Q1: Seems you really want to concentrate the energy on as small an area as possible. In order to transfer the heat from the collector to the water either the water will need to dwell a long time or the collector temperature needs to be very high. I'm not creating steam either but the dwell time needed to be pretty slow even though the dish focused a spot hot enough to burn wood in a matter of a second or two. That was taking water from 78F to about 82F.

Q2: I'm sure a near approximation would be fine but it seems like you would still want to focus on the surface of the pipe.

Q3: Most cold weather installs that I have looked at have very little exposed pipe. The exchanger might be exposed but that'd be about it. Anything that passes IR and near IR.
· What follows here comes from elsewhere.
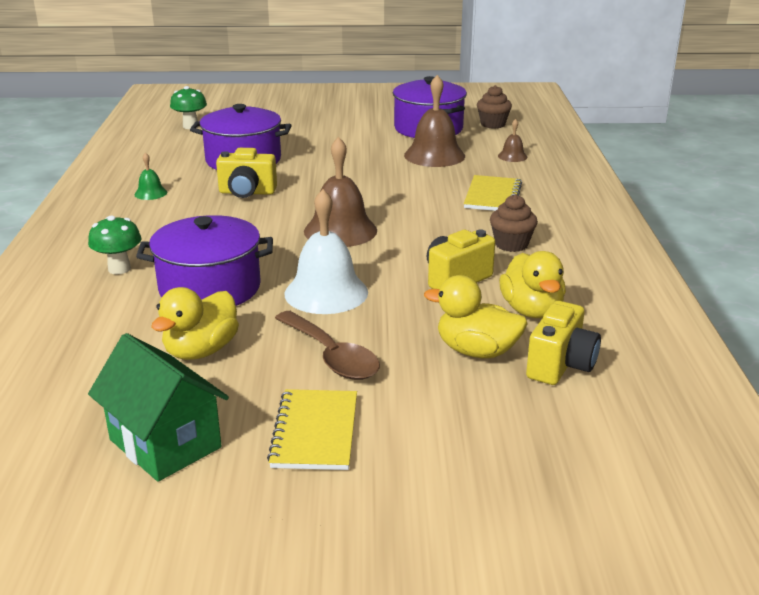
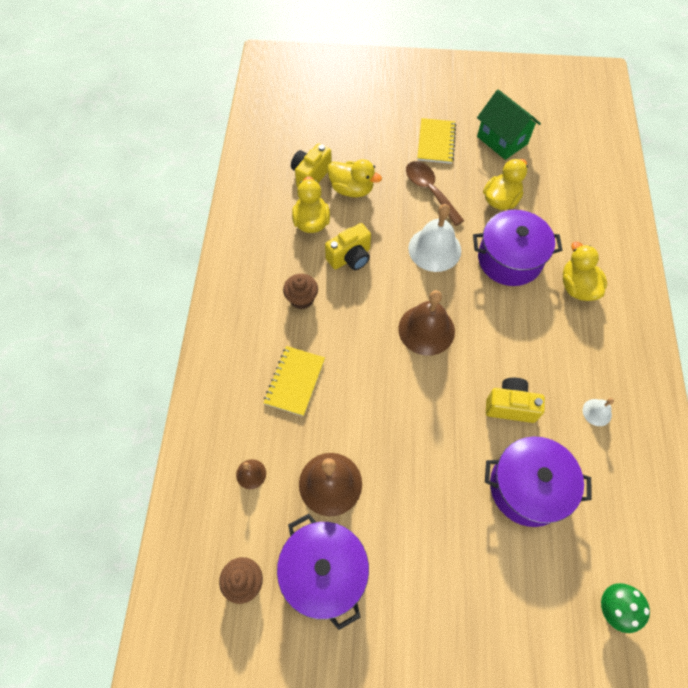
camera: 175 degrees left, 35 degrees up
(119, 269) = (577, 287): green mushroom -> yellow duck
(150, 193) = (597, 412): green bell -> white bell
I'll be surprised if someone doesn't pop up with some calculations for energy/area etc. but there's a start!

Harold
SW2012 SP2.0 OPW2012 SP2.0 Win 7 Ultimate
BOXX 8550 Xtreme Dual Xeon 5680 @4.2Ghz
nVidia Quadro 4000
 
Q1 -- there may just be practicality issues, i.e., cantilevered weight of piping to be moved around, particularly when filled with water. Additionally, relative to Q3, cold climate tables in MIL-STD-310 discount solar radiation altogether, so assuming that it's, say, 25% of best case, then spreading out the energy and having a fat pipe would really kill the efficiency. And actually, that same argument would apply even in the desert; the peak insolation is only for a couple hours a day. At 4 hrs on either side of the peak, the insolation drops to about 1/2 of the peak, so whatever design one comes up with, it needs to take that into account. In order to squeeze out every joule possible, the energy transfer efficiency needs to be as high as possible in the two hours after sunrise and before sunset. That alone could probably justify the skinny pipe approach.

Q2 -- that would depend on the designer and what requirements he was given; one obvious thing would be the ability to possibly use a spherical section or a non-imaging design (but that's more complicated).